Meine Damen und Herren, Sie haben hier vorgetragen, in Braunschweig und Hannover seien Beamtinnen und Beamte abgezogen worden. Das ist zwar richtig. Aber dabei, die Polizei im Lande Niedersachsen aufgabengerecht zu verteilen - Herr Bartling, Sie sind doch lange Innenminister gewesen -,
steht, wenn Not am Mann ist, auf die Einheiten der Landesbereitschaftspolizei zurückzugreifen. Das geht in der Fläche des Landes nicht. Wir haben gesagt: Wir wollen die Polizei in der Fläche des Landes verstärken. Das haben wir gemacht. Das passt Ihnen nicht. Aber das haben wir mehrheitlich so beschlossen, und das wird auch so gemacht.
Meine Damen und Herren, ich schätze die Braunschweiger Zeitung außerordentlich. Aber Herr Kollege Bartling, wenn Sie schon aus der Braunschweiger Zeitung vorlesen, dann hätten Sie doch vielleicht auch einmal alle anderen Zeitungen aus Niedersachsen zitieren können. Darin stand nämlich das genaue Gegenteil.
Herr Kollege Bartling, jetzt möchte ich noch eines sagen: Alle drei Berufsvertretungen der Polizei, und nicht nur die Stäbe, wie hier vorgetragen wird, haben diese Polizeiorganisationsreform begrüßt. Wir sind dankbar dafür, dass jemand nicht nur wie Sie herumkritisiert, sondern auch einmal sagt: Das hat die Landesregierung gut gemacht, und wir stehen dahinter.

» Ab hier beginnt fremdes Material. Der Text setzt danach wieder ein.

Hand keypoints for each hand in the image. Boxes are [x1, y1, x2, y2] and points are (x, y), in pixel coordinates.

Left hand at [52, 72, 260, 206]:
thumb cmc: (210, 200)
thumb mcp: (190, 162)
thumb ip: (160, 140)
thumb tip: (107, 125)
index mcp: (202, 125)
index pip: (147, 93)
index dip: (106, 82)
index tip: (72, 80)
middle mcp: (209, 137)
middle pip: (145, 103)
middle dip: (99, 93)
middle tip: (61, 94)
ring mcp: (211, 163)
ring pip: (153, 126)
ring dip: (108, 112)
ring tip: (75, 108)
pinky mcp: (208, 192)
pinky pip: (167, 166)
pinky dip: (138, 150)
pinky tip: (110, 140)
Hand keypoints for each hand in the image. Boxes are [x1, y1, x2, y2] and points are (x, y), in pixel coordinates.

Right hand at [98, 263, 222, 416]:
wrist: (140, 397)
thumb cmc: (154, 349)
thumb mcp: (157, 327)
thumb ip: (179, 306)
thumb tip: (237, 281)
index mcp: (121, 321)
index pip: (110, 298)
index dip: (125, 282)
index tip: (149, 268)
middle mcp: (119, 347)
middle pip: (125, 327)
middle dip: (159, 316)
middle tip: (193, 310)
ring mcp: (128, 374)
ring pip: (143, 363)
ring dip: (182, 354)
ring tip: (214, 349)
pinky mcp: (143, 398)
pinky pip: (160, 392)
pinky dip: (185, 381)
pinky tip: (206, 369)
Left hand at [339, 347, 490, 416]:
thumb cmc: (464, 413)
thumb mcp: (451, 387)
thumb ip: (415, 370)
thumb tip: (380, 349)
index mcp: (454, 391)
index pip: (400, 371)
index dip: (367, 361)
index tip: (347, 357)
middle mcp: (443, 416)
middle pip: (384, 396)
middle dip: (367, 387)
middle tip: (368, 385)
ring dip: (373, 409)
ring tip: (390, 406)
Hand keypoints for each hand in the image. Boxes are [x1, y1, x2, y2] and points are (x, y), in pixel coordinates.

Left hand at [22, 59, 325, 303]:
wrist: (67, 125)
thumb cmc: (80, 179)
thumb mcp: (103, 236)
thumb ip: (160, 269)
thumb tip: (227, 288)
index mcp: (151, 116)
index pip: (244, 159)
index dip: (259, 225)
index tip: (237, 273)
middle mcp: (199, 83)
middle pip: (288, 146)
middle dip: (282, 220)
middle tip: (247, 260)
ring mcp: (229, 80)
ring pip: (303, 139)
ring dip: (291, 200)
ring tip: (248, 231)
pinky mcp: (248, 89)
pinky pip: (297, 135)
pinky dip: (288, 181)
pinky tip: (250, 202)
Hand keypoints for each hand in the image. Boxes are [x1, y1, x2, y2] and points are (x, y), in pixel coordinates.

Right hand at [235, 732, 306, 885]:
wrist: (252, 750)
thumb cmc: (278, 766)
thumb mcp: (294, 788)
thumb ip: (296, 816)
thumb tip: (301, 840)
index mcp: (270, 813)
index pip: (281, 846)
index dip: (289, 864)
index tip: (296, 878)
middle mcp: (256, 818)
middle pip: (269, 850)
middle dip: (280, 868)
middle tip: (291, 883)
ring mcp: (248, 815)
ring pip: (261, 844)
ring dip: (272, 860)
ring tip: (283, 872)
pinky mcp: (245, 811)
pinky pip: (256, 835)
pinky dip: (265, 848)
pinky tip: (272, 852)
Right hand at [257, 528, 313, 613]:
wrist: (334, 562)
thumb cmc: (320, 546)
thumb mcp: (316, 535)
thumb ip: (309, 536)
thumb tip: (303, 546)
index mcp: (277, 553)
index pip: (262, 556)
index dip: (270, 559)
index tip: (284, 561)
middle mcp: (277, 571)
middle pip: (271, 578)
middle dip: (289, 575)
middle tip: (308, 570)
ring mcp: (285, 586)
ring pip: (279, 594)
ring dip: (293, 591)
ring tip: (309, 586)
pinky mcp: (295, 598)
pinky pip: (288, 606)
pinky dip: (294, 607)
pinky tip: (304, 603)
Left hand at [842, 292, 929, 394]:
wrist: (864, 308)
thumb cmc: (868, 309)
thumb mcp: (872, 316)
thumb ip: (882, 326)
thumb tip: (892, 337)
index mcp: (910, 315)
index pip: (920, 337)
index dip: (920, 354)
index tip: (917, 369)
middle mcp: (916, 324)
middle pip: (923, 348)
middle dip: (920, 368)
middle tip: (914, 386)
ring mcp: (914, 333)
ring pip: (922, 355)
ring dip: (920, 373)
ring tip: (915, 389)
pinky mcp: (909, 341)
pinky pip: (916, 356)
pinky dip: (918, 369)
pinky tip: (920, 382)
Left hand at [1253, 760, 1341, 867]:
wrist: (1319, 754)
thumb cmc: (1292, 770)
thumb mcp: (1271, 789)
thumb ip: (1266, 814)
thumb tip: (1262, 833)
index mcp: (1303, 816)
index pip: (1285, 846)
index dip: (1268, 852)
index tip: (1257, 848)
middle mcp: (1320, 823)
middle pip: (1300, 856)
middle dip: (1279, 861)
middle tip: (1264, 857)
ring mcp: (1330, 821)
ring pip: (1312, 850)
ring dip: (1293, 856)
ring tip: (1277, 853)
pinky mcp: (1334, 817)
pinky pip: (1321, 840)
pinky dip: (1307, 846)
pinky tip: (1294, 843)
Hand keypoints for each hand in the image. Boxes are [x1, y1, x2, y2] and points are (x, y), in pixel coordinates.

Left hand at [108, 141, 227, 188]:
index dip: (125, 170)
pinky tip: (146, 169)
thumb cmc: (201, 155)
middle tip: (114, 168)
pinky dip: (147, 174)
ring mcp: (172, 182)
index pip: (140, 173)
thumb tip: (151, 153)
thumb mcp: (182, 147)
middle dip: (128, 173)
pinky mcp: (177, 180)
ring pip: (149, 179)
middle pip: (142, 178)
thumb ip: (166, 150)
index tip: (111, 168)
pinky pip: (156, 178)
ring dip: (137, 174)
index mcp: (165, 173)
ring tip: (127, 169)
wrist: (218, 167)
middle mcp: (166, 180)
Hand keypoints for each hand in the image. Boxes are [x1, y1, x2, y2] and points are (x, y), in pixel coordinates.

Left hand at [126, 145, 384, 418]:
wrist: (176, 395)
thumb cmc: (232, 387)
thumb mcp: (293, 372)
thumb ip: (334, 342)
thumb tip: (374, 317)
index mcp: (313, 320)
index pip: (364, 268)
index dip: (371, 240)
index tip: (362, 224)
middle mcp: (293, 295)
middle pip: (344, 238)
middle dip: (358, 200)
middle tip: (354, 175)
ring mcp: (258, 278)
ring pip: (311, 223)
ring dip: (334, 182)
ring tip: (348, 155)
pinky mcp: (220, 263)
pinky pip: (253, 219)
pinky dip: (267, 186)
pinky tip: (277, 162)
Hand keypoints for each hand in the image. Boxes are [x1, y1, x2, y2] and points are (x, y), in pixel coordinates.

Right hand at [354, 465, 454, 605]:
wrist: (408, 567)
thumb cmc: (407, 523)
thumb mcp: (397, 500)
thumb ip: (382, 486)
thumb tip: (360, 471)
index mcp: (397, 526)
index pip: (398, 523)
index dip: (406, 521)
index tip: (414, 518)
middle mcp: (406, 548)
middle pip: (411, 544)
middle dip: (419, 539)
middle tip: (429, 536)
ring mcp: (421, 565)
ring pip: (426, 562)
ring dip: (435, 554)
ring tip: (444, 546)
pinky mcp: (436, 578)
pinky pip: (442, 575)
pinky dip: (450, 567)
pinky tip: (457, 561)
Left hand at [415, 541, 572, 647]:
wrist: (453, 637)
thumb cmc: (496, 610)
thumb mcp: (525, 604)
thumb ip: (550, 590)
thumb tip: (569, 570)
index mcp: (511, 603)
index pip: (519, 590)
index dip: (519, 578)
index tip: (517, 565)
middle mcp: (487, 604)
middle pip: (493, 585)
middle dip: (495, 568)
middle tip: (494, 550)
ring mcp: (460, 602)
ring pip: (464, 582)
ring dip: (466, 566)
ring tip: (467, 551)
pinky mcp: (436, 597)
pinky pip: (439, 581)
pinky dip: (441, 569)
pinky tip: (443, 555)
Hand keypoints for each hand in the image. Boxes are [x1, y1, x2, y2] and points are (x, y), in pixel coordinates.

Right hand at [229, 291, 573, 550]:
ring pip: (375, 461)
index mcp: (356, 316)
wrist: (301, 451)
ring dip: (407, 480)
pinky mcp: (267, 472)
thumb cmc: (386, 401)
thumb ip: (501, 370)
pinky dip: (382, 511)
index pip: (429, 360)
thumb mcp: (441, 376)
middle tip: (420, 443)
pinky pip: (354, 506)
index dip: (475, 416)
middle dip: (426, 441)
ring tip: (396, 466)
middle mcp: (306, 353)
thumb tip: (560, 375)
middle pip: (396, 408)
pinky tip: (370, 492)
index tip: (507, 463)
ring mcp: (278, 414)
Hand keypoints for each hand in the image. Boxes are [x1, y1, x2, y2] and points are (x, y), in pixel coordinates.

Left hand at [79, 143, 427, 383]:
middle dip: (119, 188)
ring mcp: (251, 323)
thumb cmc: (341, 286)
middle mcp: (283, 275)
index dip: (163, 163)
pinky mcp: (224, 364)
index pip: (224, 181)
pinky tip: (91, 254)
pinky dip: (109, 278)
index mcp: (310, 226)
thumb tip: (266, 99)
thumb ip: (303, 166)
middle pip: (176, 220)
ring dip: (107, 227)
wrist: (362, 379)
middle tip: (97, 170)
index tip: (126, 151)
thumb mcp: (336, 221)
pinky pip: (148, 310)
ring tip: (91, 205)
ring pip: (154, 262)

Meine Damen und Herren, wenn wir schon über Zahlen reden: Herr Kollege Bartling, vor dem Hintergrund der finanziellen Situation dieses Landes und der Tatsache, dass die Einnahmen bei weitem nicht so sprudeln, wie Sie das visionär in der Mipla vorhergesehen haben, erlaube ich mir einmal den Hinweis, dass das Volumen des Polizeihaushalts im Gegensatz zu allen anderen Haushaltspositionen - bis auf den Bereich des Kultusministeriums im Vergleich zum letzten Haushaltsjahr angestiegen ist, nämlich um immerhin 10 Millionen Euro von 977 Millionen auf 987 Millionen Euro. Damit, meine Damen und Herren, kommt zum Ausdruck, dass wir die innere Sicherheit weiter verbessern wollen. Das ist auch ein Unterschied zur Vorzeit. Wir nehmen das subjektive Sicherheitsgefühl der Bürgerinnen und Bürger in diesem Lande sehr ernst.
Sie können sich daran erinnern, Herr Kollege Bartling: Sie haben vorgetragen, Sie richteten sich nach dem objektiven Sicherheitsgefühl. Dieses
führte bei Ihnen immer dazu, dass Sie im Bereich des Personals gekürzt haben. Sie haben immer weniger Personal in der Polizei gehabt. Deshalb hatten wir ja zum Zeitpunkt der Regierungsübernahme die schlechteste Polizeidichte in ganz Deutschland. Wir arbeiten daran, dass das in einem Flächenland wie Niedersachsen besser wird.